The plan to boost Permian production comes amid strong growth projections for the basin which is in west Texas and eastern New Mexico. Rising Permian output helped US production reach 10mn b/d in November for the first time since 1970, according the latest monthly data from the US Energy Information Administration.

ExxonMobil this week said it expects its output from the Permian to triple by 2025 as recent changes in the US corporate tax structure help spur further investments.

Chevron said today that its overall North America production fell slightly despite increases in the Permian because of the impact of asset sales, normal field declines, higher downtime, and hurricane effects in the Gulf of Mexico.

North America output in the fourth quarter averaged 671,000 boe/d, down by 11,000 boe/d from a year earlier.

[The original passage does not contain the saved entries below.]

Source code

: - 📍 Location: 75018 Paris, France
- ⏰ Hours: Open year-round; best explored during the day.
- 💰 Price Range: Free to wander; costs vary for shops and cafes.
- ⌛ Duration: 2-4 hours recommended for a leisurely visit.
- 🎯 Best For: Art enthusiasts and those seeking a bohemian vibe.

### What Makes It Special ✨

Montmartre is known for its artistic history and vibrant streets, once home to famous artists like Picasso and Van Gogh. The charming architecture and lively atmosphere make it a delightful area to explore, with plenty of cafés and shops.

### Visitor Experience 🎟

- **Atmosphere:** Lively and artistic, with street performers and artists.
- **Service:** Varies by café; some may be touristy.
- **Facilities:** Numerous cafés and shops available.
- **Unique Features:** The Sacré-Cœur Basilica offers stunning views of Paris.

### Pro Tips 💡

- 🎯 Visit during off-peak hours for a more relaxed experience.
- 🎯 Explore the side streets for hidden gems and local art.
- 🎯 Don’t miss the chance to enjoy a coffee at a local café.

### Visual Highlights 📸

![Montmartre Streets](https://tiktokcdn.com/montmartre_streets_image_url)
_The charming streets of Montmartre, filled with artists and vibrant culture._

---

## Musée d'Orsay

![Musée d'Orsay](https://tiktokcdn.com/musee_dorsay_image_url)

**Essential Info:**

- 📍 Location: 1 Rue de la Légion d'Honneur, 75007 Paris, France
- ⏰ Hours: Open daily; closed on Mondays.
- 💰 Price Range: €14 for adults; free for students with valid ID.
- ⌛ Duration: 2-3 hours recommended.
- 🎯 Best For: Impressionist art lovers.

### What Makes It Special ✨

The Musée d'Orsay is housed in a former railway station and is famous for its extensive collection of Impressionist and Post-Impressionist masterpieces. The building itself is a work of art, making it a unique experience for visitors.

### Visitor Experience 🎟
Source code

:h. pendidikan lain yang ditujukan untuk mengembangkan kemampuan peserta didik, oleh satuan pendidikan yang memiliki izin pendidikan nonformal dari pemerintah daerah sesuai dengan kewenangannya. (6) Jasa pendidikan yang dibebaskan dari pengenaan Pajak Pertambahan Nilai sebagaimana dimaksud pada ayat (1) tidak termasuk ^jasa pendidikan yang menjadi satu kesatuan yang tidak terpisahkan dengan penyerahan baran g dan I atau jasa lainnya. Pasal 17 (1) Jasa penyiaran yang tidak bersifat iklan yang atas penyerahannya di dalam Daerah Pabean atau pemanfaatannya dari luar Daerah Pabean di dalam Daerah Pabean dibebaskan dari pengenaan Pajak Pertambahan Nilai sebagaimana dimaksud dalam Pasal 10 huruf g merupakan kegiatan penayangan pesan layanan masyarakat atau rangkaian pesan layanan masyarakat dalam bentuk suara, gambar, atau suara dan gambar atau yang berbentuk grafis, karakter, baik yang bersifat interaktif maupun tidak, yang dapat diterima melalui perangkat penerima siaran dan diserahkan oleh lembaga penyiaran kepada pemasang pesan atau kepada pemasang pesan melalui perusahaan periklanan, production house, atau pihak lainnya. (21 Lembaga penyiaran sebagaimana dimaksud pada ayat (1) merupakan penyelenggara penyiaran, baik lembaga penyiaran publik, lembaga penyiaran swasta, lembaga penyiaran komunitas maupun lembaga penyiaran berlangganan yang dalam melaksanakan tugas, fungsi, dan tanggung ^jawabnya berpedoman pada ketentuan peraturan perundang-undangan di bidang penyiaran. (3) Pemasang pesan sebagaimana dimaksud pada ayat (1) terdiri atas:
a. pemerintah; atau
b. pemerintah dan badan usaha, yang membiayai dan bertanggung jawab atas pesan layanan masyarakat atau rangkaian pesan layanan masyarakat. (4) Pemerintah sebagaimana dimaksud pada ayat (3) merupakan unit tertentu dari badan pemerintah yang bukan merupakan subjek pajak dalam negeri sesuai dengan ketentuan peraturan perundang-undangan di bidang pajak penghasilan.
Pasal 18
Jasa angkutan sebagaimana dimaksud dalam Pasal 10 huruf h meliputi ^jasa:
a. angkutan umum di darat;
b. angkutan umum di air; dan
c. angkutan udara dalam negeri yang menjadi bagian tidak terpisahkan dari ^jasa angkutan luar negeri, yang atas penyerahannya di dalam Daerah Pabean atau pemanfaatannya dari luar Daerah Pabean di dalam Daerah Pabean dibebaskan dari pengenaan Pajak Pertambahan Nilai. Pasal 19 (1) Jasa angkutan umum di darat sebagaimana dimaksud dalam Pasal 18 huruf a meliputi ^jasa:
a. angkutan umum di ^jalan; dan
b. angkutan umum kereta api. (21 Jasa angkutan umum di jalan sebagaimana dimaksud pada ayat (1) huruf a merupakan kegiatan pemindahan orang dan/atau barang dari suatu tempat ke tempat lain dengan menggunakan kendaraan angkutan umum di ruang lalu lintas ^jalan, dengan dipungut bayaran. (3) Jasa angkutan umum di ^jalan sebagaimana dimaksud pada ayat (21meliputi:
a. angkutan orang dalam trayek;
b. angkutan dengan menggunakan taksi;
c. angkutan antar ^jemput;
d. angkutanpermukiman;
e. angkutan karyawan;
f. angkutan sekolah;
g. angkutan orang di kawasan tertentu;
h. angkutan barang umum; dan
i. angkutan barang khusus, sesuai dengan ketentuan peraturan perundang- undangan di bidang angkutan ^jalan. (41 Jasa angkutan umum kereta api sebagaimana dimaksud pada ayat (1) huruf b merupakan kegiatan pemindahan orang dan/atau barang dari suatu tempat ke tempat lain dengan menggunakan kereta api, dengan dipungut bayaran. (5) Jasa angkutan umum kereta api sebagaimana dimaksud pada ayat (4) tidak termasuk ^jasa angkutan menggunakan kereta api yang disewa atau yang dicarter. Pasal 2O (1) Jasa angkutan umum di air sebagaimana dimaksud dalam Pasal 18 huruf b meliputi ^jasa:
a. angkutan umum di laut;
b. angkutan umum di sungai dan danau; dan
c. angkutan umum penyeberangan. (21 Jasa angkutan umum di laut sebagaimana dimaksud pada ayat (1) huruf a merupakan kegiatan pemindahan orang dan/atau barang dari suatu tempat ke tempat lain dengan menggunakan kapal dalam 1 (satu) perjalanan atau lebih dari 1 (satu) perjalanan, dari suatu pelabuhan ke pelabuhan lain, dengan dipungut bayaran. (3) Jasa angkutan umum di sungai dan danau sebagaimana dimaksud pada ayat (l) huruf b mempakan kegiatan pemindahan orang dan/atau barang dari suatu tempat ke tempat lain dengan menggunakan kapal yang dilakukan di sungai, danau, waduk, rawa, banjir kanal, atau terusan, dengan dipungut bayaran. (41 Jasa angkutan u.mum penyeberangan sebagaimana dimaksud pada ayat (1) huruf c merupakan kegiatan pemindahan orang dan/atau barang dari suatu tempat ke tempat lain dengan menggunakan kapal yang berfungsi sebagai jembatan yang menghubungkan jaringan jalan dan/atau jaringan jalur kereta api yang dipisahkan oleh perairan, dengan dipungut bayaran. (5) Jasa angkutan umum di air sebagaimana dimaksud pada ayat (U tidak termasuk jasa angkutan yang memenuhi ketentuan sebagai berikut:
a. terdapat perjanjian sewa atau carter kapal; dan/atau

The net liquids component increased by 2pc to 518,000 b/d while the natural gas output fell by 12pc to 920mn cf/d.

Chevron's international output in the fourth quarter increased by 82,000 boe/d from a year earlier to 2.07mn boe/d.

Production increases from major capital projects, like its massive liquefied natural gas (LNG) facilities in Australia and Angola, were partially offset by production entitlement effects in several locations, normal field declines, and the impact of asset sales. The liquids component of the total fell by 3pc to 1.2mn b/d.

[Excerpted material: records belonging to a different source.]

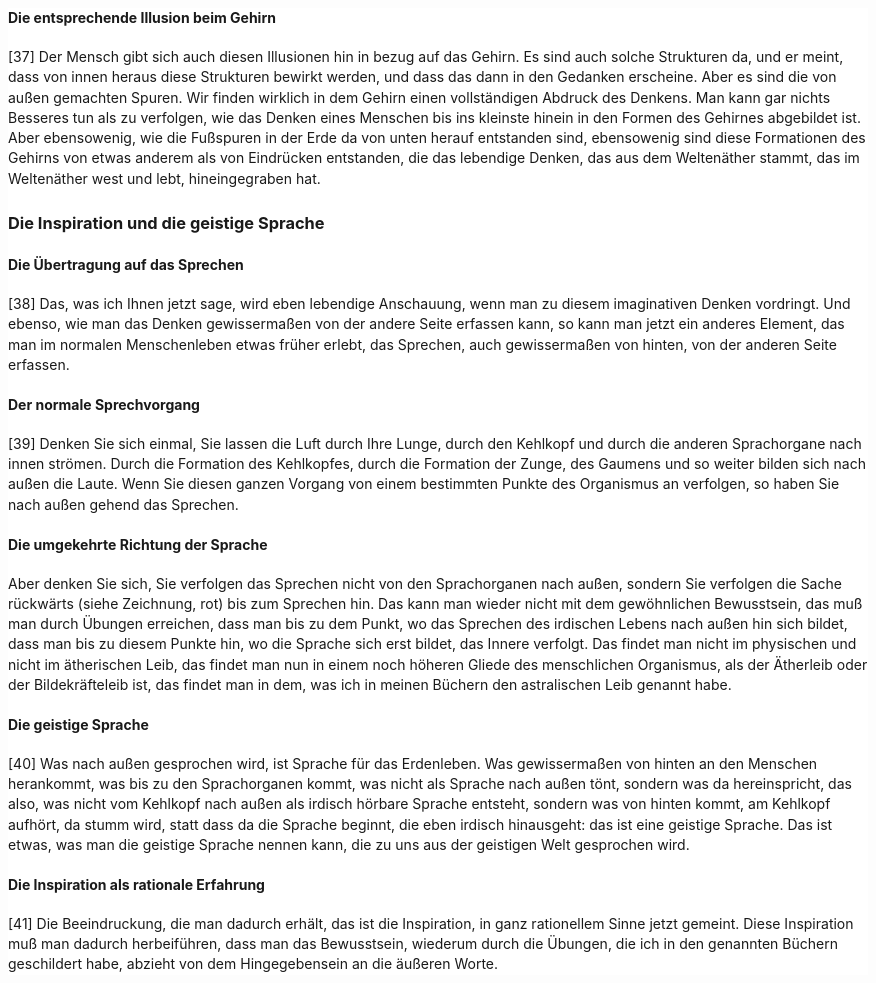 #### Die entsprechende Illusion beim Gehirn

[37] Der Mensch gibt sich auch diesen Illusionen hin in bezug auf das Gehirn. Es sind auch solche Strukturen da, und er meint, dass von innen heraus diese Strukturen bewirkt werden, und dass das dann in den Gedanken erscheine. Aber es sind die von außen gemachten Spuren. Wir finden wirklich in dem Gehirn einen vollständigen Abdruck des Denkens. Man kann gar nichts Besseres tun als zu verfolgen, wie das Denken eines Menschen bis ins kleinste hinein in den Formen des Gehirnes abgebildet ist. Aber ebensowenig, wie die Fußspuren in der Erde da von unten herauf entstanden sind, ebensowenig sind diese Formationen des Gehirns von etwas anderem als von Eindrücken entstanden, die das lebendige Denken, das aus dem Weltenäther stammt, das im Weltenäther west und lebt, hineingegraben hat.

### Die Inspiration und die geistige Sprache

#### Die Übertragung auf das Sprechen

[38] Das, was ich Ihnen jetzt sage, wird eben lebendige Anschauung, wenn man zu diesem imaginativen Denken vordringt. Und ebenso, wie man das Denken gewissermaßen von der andere Seite erfassen kann, so kann man jetzt ein anderes Element, das man im normalen Menschenleben etwas früher erlebt, das Sprechen, auch gewissermaßen von hinten, von der anderen Seite erfassen.

#### Der normale Sprechvorgang

[39] Denken Sie sich einmal, Sie lassen die Luft durch Ihre Lunge, durch den Kehlkopf und durch die anderen Sprachorgane nach innen strömen. Durch die Formation des Kehlkopfes, durch die Formation der Zunge, des Gaumens und so weiter bilden sich nach außen die Laute. Wenn Sie diesen ganzen Vorgang von einem bestimmten Punkte des Organismus an verfolgen, so haben Sie nach außen gehend das Sprechen.

#### Die umgekehrte Richtung der Sprache

Aber denken Sie sich, Sie verfolgen das Sprechen nicht von den Sprachorganen nach außen, sondern Sie verfolgen die Sache rückwärts (siehe Zeichnung, rot) bis zum Sprechen hin. Das kann man wieder nicht mit dem gewöhnlichen Bewusstsein, das muß man durch Übungen erreichen, dass man bis zu dem Punkt, wo das Sprechen des irdischen Lebens nach außen hin sich bildet, dass man bis zu diesem Punkte hin, wo die Sprache sich erst bildet, das Innere verfolgt. Das findet man nicht im physischen und nicht im ätherischen Leib, das findet man nun in einem noch höheren Gliede des menschlichen Organismus, als der Ätherleib oder der Bildekräfteleib ist, das findet man in dem, was ich in meinen Büchern den astralischen Leib genannt habe.

#### Die geistige Sprache

[40] Was nach außen gesprochen wird, ist Sprache für das Erdenleben. Was gewissermaßen von hinten an den Menschen herankommt, was bis zu den Sprachorganen kommt, was nicht als Sprache nach außen tönt, sondern was da hereinspricht, das also, was nicht vom Kehlkopf nach außen als irdisch hörbare Sprache entsteht, sondern was von hinten kommt, am Kehlkopf aufhört, da stumm wird, statt dass da die Sprache beginnt, die eben irdisch hinausgeht: das ist eine geistige Sprache. Das ist etwas, was man die geistige Sprache nennen kann, die zu uns aus der geistigen Welt gesprochen wird.

#### Die Inspiration als rationale Erfahrung

[41] Die Beeindruckung, die man dadurch erhält, das ist die Inspiration, in ganz rationellem Sinne jetzt gemeint. Diese Inspiration muß man dadurch herbeiführen, dass man das Bewusstsein, wiederum durch die Übungen, die ich in den genannten Büchern geschildert habe, abzieht von dem Hingegebensein an die äußeren Worte.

Chevron said it expects its total production — including US and international operations — to increase by 4-7pc in 2018.

Chevron's refinery crude input in the fourth quarter averaged 834,000 b/d, up by 16pc from a year earlier. The increase mostly reflected the absence of fourth quarter 2016 planned turnaround activity at its 250,000 b/d refinery in Richmond, California, which was partially offset by a planned turnaround at the 275,000 b/d refinery in El Segundo, California and impacts from Hurricane Nate at its 330,000 b/d refinery in Pascagoula, Mississippi.

Chevron saw 1.17mn b/d of refined product sales in the fourth quarter, up by 3pc from the fourth quarter of 2016, primarily because of increased diesel sales. Branded gasoline sales fell by 1pc to 518,000 b/d.

Chevron this week said it made a significant oil discovery at the Ballymore prospect in the deepwater US Gulf of Mexico.

Ballymore is in the Mississippi Canyon area, about three miles from Chevron's Blind Faith platform, in water depth of 6,536ft.

Chevron also touted another recent oil discovery in the US Gulf at the Whale deepwater well. Chevron owns 40pc of Whale and Shell, the operator, owns 60pc.

"These discoveries are exciting for both their resource potential and their proximity to existing infrastructure, which offers the possibility for faster and more capital efficient development," Wirth said.

Chevron reported a profit of $3.1bn for the fourth quarter, up from $415mn a year earlier. The total included non-cash provisional tax benefits of $2bn related to recent change in US tax law.

For the full year of 2017, Chevron reported earnings of $9.2bn, compared to a loss of $497mn in 2016.